Texte présenté »
--------------------------------
Pour ce qui est du filet américain préparé à table, cela restera un vœu pieux puisque sa réalisation se fait loin des yeux des clients.

Et pour les sauces, on ne peut présumer de rien mais point de vue goût, difficile de distinguer la sauce barbecue mentionnée comme maison d’une sauce industrielle.

Bref les effets d’annonce n’ont même pas tenu quelques mois (à supposer qu’ils aient même existés autre part que dans l’imaginaire collectif).

Si on pousse l’analyse plus loin, il y a de quoi rester encore plus sur sa faim. Pourquoi donc Jack O’Shea ne propose-t-il pas plusieurs sortes de viandes plus rares comme le Wagyu et plusieurs durées de maturation ? Et surtout, pourquoi ce manque total d’explications sur l’âge de la bête ou sur la durée de maturation des viandes ? Le service n’explique rien et on ne peut pas compter sur la carte laconique rédigée en Anglais pour en apprendre plus.

Sur le fond maintenant, les viandes sont remarquables, vraiment remarquables : c’est savoureux, goûteux, fondant, parfaitement cuit et superbement assaisonné. Bravo ! Les « sides » (accompagnement payant – 3 euros le plat) sont corrects. Mais, en pleine capitale belge, on déplorera quand même l’absence de frites et l’absence d’une bonne sauce genre béarnaise, mayonnaise ou choron.

Mis à part la viande d’une qualité remarquable, le concept « ChopHouse de Jack O’Shea » me semble fort bling-bling. L’image qui me vient à l’esprit, c’est l’image d’un show à l’américaine où tout est dans le paraître. Cela se traduit jusque dans le couteau à viande qui semble être un beau couteau mais dont la légèreté en main surprend et fait réaliser qu’il s’agit d’un couteau bon marché en toc.

Ce restaurant est bien loin de l’idée qu’on se fait du chef-boucher-artisan qui achète ses viandes, les mature, les cuisine et les sert avec amour dans son restaurant. On est plus sur l’impression que ce restaurant est le début d’une série, le premier restaurant d’une chaîne internationale qui fera sa réputation avec un marketing bien huilé. Presque un concept copiable-collable aseptisé qu’on pourra décliner dans tout les pays, sans aucune typicité locale et sans jamais y retrouver ni les marqueurs de l’artisanat ni la passion de la cuisine. D’ailleurs Jack O’Shea brilla pas son absence dans le restaurant, sans doute occupé à d’autres projets à intégrer à son début de galaxie.
--------------------------------
Rédigez la suite de la critique du ChopHouse de Jack O’Shea en reprenant juste après sa dernière phrase.
--------------------------------
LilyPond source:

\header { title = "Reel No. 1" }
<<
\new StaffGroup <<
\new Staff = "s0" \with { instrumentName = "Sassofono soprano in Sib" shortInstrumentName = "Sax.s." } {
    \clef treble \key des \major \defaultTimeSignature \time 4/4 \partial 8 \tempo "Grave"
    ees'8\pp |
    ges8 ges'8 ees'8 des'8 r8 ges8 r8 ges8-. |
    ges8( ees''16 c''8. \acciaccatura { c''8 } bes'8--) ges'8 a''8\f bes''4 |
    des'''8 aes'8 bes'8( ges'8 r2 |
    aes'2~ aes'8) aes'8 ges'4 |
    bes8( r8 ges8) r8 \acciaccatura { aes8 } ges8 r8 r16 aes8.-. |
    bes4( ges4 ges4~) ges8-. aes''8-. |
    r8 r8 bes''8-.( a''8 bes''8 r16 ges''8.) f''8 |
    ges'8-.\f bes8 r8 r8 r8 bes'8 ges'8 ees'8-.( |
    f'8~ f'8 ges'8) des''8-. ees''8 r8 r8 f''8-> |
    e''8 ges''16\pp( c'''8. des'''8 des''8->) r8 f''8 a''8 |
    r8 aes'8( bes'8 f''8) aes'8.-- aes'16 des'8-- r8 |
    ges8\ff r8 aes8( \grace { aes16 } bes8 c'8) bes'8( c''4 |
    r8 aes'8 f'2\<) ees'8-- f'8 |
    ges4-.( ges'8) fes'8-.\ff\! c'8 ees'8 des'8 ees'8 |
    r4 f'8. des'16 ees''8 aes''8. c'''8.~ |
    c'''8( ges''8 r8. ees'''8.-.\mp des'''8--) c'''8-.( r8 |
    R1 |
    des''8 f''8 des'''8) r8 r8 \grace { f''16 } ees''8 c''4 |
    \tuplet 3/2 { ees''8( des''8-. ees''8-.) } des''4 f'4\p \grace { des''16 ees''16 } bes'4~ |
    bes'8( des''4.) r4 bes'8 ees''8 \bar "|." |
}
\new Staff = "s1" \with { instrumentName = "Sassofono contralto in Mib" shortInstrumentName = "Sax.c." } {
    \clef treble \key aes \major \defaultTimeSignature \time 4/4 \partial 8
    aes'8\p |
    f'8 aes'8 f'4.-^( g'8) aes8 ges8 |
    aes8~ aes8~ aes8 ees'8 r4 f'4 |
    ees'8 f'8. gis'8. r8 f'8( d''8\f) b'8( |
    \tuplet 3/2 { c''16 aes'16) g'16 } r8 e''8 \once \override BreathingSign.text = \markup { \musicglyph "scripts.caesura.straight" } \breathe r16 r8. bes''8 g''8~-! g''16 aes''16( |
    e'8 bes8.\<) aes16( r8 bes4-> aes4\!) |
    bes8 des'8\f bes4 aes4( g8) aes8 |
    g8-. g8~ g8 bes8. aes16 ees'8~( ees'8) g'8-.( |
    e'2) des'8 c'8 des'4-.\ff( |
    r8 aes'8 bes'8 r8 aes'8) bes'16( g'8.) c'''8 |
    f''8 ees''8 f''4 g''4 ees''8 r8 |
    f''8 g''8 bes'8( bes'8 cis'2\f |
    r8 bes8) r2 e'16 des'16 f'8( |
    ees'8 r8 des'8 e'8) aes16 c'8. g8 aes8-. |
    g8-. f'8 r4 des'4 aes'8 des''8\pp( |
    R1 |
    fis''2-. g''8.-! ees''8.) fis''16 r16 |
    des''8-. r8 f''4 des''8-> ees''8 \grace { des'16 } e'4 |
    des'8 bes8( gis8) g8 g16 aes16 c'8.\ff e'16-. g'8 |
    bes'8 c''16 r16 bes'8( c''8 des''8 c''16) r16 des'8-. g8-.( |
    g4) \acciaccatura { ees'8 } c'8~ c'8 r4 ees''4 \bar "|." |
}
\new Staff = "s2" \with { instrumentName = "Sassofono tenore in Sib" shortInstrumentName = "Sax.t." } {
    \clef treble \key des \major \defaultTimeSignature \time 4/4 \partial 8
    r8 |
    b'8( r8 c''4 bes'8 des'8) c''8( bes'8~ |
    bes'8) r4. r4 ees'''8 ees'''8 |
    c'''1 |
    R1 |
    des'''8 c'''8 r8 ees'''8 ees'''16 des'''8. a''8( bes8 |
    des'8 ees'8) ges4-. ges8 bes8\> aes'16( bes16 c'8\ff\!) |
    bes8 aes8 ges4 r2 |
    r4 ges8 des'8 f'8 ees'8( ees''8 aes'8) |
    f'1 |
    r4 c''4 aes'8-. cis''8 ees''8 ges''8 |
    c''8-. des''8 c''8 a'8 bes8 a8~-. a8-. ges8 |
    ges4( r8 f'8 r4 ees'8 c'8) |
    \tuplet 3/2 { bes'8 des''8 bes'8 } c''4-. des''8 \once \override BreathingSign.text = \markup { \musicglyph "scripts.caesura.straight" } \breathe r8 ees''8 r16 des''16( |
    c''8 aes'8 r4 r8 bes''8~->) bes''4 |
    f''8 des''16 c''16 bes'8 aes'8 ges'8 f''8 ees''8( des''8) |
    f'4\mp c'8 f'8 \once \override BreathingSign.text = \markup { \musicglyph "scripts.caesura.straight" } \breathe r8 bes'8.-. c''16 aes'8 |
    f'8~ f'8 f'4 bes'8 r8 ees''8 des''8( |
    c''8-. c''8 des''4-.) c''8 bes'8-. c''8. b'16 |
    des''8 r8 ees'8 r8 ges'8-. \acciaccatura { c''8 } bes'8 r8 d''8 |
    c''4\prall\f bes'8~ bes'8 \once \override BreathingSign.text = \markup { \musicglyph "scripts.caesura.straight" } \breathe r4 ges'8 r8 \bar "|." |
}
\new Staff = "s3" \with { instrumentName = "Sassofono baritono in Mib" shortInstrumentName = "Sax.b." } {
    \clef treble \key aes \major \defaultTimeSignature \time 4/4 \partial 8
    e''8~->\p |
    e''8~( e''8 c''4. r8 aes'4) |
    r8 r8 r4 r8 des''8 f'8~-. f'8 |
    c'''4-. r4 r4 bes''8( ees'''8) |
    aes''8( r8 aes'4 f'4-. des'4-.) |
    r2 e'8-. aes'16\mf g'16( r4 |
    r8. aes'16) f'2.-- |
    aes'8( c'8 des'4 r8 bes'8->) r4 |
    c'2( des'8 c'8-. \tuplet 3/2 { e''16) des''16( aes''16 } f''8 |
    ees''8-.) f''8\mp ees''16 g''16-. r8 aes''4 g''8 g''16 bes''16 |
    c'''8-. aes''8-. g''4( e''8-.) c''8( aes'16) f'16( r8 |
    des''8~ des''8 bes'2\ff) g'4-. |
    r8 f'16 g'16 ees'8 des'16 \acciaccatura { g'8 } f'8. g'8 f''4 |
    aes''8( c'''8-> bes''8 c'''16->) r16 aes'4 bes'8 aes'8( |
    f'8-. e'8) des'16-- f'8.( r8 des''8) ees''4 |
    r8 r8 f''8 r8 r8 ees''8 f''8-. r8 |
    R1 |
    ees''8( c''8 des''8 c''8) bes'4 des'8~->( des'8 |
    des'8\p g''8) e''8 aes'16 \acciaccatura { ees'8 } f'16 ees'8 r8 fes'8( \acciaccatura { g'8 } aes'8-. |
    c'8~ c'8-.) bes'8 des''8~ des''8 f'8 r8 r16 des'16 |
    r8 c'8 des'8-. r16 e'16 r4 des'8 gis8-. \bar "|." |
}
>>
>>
--------------------------------
Réponse ci-dessous »
Je ne peux me retenir de faire la comparaison avec le temple de la viande et ma référence en la matière : la table du boucher de Luc Broutard. Quand on commence à comparer les assiettes de Jack O’Shea avec celles de la table du boucher de Luc Broutard, Jack O’Shea s’effondre comme un château de cartes. Même si on limite la comparaison à la viande uniquement, la viande de Luc Broutard gagne haut la main avec ces viandes maturées à souhait et ces races sélectionnées avec soin. Et si on compare le reste, c’est pire encore. La carte des vins de Jack O’Shea tient sur une page, sans référence très intéressantes et plutôt chères. Le traitement du vin est un des pires que j’aie vu avec les bouteilles de rouge sur des étagères à la lumière et à la chaleur et aucune possiblité d’avoir une bouteille plus fraîche de la cave. En ce qui concerne les desserts, je me demande si Jack O’Shea en propose. Aucune mention sur la carte et je n’en ai pas vu aux autres tables. Mais il faut dire qu’on a plus très faim non plus après avoir mangé à la carte. Enfin Jack O’Shea ne propose pas de menu. L’entrecôte avec pomme de terre et tomates vous coutera donc 40 euros. A titre de comparaison, on a un menu à 55 euros à la table du boucher avec une belle viande maturée et des frites en plat principal.

Bravo à Jack O’Shea pour ses viandes et félicitations pour l’excellente communication / campagne marketing. Mais je reste sur ma faim (au sens figuré) et je préfèrerai toujours la passion, la gentillesse et la qualité des viandes de la table du boucher où Luc Broutard, un artisan passionné, vous fera découvrir ce qu’est une belle viande maturée avec des frites ! Dans le match Jack O’Shea – Table du boucher, je déclare Luc Broutard vainqueur par KO au premier round ! Mais cela ne m’empêchera pas de retourner à l’occasion chez Jack O’Shea pour une bonne entrecôte et une bonne bière.